Overall, the argument put forth by Forrest is convincing because he clearly shows that contrary to popular belief the people of France did not rally to the flag in waves of militant nationalism during the French Revolutionary Wars or the Napoleonic Wars, but remained tied to the traditionalism and localism that existed during the Ancien Regime. However, while convincing, there are shortcomings that need to be address. The major problem is that author is writing for a very particular and specialized audience which has read deeply on the subject of the French Revolution. If the reader approaches the book without prior knowledge to insurrection in the Vendeé, the rebelliousness of the Pyrenees, or Napoleon’s rise to power, the actions and developments by the state appear obscure. Furthermore, because the book is organized thematically rather than chronologically and because the author chooses to use the French Revolutionary calendar, the reader is unable to differentiate between the policies implemented by the republic and those implemented by Napoleon. Finally, this edition of Forrest’s study, which seems aimed at an English speaking audience, leaves all of his quotations untranslated in the original French. All of these characteristics show that this book is aimed at the specialist of the French Revolution.

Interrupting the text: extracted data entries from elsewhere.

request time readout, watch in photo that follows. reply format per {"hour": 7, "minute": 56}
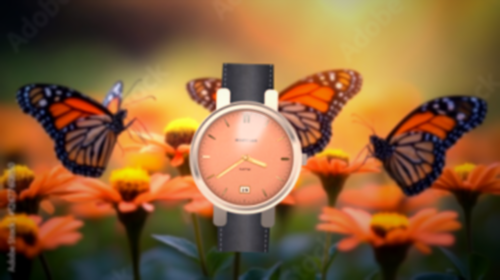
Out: {"hour": 3, "minute": 39}
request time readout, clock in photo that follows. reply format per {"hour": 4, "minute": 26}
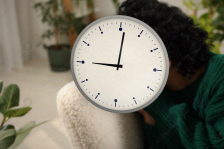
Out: {"hour": 9, "minute": 1}
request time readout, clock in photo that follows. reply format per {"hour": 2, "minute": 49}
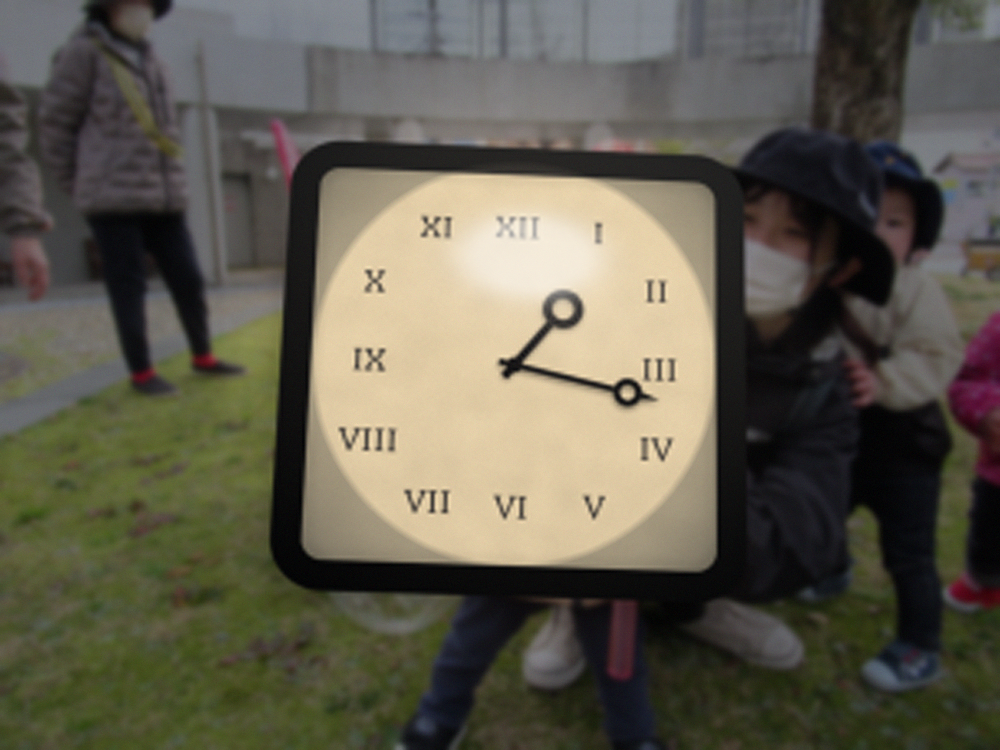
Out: {"hour": 1, "minute": 17}
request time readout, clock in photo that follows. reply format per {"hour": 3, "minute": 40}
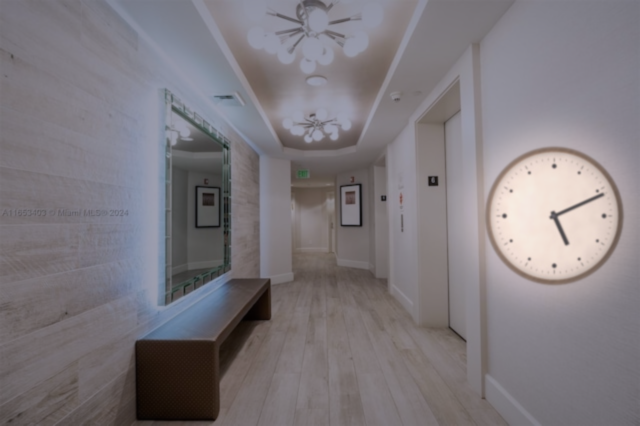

Though written for the specialist, there are other deficiencies in Forrest’s scholarship. First, while Forrest presents a full picture of conscription in the rural regions of France, he rarely addresses the urban areas except to discuss the royalist stronghold of Bordeaux. Though France was a peasant society at this time, 20 percent of the population lived in urban areas and the author fails to address whether urban centers were resistant to conscription or if the state used similar strategies to locate and arrest deserters in French cities. Secondly, Forrest notes that almost three million men, or about 42 percent of male population, were incorporated in the French army during the period examined, but he never discusses why so many fought in the armies. Though the focus of his work is on desertion, Forrest should still address the reasons and motives why so many participated. Finally, Forrest seems to contradict himself at times as well. He states that “the later years [of conscription] were relatively untroubled by violence,” (42) but states that in 1806 officers encountered armed opposition from villagers and that village riots broke out as late as 1814. This contradictory evidence seems to reveal that the growth of state power to capture deserters and the pacification of the population was not as effective as Forrest seems to suggest.